» **Work item**:
No line before the one containing "enlace RSS privado" is to be output; retype exactly that line and all lines that follow it to the end of the records.

========================================

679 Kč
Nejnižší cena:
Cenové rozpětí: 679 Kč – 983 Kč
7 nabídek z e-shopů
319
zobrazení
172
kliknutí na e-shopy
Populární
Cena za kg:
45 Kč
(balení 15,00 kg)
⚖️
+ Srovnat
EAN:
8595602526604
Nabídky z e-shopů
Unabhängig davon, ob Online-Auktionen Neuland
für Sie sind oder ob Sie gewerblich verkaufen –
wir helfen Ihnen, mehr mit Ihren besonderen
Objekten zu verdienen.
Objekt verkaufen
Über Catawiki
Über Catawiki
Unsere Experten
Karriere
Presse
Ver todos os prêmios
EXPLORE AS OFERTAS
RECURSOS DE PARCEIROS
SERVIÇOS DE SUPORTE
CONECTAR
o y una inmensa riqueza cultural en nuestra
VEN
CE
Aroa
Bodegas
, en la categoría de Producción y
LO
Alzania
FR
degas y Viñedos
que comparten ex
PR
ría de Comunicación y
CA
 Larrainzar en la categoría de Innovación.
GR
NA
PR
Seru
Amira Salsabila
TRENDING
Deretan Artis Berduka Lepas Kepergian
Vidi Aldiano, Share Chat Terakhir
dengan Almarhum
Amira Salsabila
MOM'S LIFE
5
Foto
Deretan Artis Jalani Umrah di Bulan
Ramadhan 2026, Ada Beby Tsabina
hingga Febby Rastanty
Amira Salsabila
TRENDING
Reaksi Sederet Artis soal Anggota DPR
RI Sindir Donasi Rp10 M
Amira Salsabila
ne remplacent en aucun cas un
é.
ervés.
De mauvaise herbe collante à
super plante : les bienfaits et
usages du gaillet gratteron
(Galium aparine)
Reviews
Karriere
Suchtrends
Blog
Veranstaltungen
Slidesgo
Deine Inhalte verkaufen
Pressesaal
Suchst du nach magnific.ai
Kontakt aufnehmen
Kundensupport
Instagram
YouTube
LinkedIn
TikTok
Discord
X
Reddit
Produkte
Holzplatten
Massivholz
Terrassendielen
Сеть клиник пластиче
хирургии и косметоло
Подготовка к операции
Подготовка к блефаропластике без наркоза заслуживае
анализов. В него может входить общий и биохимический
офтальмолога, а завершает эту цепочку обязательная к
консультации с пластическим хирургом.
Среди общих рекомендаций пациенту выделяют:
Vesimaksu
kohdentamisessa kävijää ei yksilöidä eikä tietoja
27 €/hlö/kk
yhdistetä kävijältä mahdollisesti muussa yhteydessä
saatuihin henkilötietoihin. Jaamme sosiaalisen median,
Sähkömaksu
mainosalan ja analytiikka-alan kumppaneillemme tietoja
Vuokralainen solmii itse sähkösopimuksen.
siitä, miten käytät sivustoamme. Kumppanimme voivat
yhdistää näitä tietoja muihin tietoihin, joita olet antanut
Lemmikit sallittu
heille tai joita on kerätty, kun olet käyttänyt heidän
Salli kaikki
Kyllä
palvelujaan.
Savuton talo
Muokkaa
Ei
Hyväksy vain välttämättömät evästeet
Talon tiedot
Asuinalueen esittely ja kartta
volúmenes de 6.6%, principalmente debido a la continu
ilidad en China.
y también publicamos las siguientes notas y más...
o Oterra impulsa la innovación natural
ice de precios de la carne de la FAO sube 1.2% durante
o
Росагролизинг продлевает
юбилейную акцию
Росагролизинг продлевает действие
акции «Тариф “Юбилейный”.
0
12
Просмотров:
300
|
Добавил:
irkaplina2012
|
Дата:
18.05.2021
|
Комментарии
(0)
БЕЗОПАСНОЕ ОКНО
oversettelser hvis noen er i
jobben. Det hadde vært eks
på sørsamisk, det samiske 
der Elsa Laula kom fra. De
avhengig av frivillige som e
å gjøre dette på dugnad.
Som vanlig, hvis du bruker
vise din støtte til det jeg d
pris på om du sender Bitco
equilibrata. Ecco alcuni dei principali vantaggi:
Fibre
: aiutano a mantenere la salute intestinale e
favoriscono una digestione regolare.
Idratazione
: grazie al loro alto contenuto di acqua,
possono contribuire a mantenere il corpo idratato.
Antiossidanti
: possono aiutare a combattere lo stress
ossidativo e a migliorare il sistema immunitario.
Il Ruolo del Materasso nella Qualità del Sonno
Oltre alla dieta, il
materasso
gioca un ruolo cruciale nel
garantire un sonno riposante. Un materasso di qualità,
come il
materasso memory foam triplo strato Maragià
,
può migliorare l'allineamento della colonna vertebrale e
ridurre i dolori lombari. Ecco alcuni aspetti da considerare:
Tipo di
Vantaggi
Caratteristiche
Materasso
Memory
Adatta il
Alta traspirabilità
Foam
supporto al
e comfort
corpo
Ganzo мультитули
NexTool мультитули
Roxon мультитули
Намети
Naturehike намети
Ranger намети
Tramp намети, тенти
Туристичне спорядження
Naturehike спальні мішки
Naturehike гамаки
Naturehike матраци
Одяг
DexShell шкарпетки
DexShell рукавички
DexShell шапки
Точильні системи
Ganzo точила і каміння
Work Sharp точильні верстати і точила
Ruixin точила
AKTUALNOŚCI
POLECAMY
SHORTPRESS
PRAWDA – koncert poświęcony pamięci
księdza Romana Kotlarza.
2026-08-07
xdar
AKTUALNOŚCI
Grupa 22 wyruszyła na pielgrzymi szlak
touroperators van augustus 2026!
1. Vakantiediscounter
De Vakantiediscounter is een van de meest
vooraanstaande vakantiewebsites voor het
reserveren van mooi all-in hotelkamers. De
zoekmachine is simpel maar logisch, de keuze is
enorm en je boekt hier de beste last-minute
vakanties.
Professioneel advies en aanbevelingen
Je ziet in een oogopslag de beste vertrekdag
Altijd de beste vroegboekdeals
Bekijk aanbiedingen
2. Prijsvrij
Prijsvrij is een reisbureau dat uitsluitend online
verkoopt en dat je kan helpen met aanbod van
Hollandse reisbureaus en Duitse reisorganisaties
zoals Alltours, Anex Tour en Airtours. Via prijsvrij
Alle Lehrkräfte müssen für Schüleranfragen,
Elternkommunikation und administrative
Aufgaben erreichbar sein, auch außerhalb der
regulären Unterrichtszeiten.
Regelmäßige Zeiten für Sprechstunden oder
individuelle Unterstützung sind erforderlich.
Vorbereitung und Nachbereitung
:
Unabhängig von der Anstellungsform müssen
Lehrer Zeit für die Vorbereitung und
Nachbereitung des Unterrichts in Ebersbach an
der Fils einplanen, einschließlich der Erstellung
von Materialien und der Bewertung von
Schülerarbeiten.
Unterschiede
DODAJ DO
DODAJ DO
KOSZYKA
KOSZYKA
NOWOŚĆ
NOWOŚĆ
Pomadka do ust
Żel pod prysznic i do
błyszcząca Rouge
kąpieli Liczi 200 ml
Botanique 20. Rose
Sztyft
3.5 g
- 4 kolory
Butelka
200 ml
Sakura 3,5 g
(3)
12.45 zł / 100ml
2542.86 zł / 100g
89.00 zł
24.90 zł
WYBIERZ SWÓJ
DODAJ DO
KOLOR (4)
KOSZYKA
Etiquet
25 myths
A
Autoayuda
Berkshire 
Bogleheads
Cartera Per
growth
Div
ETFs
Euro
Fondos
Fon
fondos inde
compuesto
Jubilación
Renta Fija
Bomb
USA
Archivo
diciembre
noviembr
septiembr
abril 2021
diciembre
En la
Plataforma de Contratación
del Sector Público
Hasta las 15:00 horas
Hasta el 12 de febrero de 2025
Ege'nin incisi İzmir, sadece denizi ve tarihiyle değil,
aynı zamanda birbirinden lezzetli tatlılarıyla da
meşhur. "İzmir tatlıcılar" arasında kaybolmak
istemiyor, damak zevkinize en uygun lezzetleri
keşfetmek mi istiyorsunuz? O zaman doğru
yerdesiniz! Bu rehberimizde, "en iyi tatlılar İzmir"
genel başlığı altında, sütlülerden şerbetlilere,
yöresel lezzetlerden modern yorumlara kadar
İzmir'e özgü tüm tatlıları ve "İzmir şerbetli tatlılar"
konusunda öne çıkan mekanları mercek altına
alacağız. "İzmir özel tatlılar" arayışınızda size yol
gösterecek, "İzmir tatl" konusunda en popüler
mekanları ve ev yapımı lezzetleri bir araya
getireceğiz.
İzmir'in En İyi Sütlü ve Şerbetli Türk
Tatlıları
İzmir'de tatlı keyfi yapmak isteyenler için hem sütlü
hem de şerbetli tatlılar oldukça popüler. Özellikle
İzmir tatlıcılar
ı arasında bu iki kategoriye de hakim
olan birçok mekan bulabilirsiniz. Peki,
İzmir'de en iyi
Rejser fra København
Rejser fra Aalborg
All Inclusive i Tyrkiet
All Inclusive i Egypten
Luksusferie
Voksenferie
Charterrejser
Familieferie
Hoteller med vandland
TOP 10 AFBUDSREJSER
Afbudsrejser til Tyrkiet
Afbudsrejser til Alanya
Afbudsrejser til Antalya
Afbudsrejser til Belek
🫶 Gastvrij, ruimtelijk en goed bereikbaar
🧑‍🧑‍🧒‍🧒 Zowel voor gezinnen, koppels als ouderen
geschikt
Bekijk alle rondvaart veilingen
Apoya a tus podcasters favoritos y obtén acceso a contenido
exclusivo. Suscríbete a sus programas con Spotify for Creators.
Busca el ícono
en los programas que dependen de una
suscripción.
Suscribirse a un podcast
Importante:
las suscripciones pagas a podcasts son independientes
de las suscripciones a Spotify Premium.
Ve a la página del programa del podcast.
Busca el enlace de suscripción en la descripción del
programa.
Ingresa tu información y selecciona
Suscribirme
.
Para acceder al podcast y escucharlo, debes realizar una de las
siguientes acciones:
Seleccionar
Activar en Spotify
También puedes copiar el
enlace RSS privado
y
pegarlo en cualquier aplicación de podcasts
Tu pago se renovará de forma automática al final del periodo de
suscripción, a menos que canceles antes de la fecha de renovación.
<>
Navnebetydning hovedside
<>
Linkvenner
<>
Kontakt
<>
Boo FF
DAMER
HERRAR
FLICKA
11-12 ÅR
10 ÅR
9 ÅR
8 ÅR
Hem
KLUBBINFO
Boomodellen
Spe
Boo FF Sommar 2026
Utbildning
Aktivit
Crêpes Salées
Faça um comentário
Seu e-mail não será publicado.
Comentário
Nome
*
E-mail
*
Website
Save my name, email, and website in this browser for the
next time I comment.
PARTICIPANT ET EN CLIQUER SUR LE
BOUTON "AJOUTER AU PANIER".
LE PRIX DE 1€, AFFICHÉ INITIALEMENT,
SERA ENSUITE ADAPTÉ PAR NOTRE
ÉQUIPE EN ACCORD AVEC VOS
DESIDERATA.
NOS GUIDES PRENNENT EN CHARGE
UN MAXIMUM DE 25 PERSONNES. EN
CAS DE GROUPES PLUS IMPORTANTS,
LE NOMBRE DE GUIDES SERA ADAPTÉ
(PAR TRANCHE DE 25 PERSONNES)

========================================

» **Answer area**:
enlace RSS privado
y
pegarlo en cualquier aplicación de podcasts
Tu pago se renovará de forma automática al final del periodo de
suscripción, a menos que canceles antes de la fecha de renovación.
<>
Navnebetydning hovedside
<>
Linkvenner
<>
Kontakt
<>
Boo FF
DAMER
HERRAR
FLICKA
11-12 ÅR
10 ÅR
9 ÅR
8 ÅR
Hem
KLUBBINFO
Boomodellen
Spe
Boo FF Sommar 2026
Utbildning
Aktivit
Crêpes Salées
Faça um comentário
Seu e-mail não será publicado.
Comentário
Nome
*
E-mail
*
Website
Save my name, email, and website in this browser for the
next time I comment.
PARTICIPANT ET EN CLIQUER SUR LE
BOUTON "AJOUTER AU PANIER".
LE PRIX DE 1€, AFFICHÉ INITIALEMENT,
SERA ENSUITE ADAPTÉ PAR NOTRE
ÉQUIPE EN ACCORD AVEC VOS
DESIDERATA.
NOS GUIDES PRENNENT EN CHARGE
UN MAXIMUM DE 25 PERSONNES. EN
CAS DE GROUPES PLUS IMPORTANTS,
LE NOMBRE DE GUIDES SERA ADAPTÉ
(PAR TRANCHE DE 25 PERSONNES)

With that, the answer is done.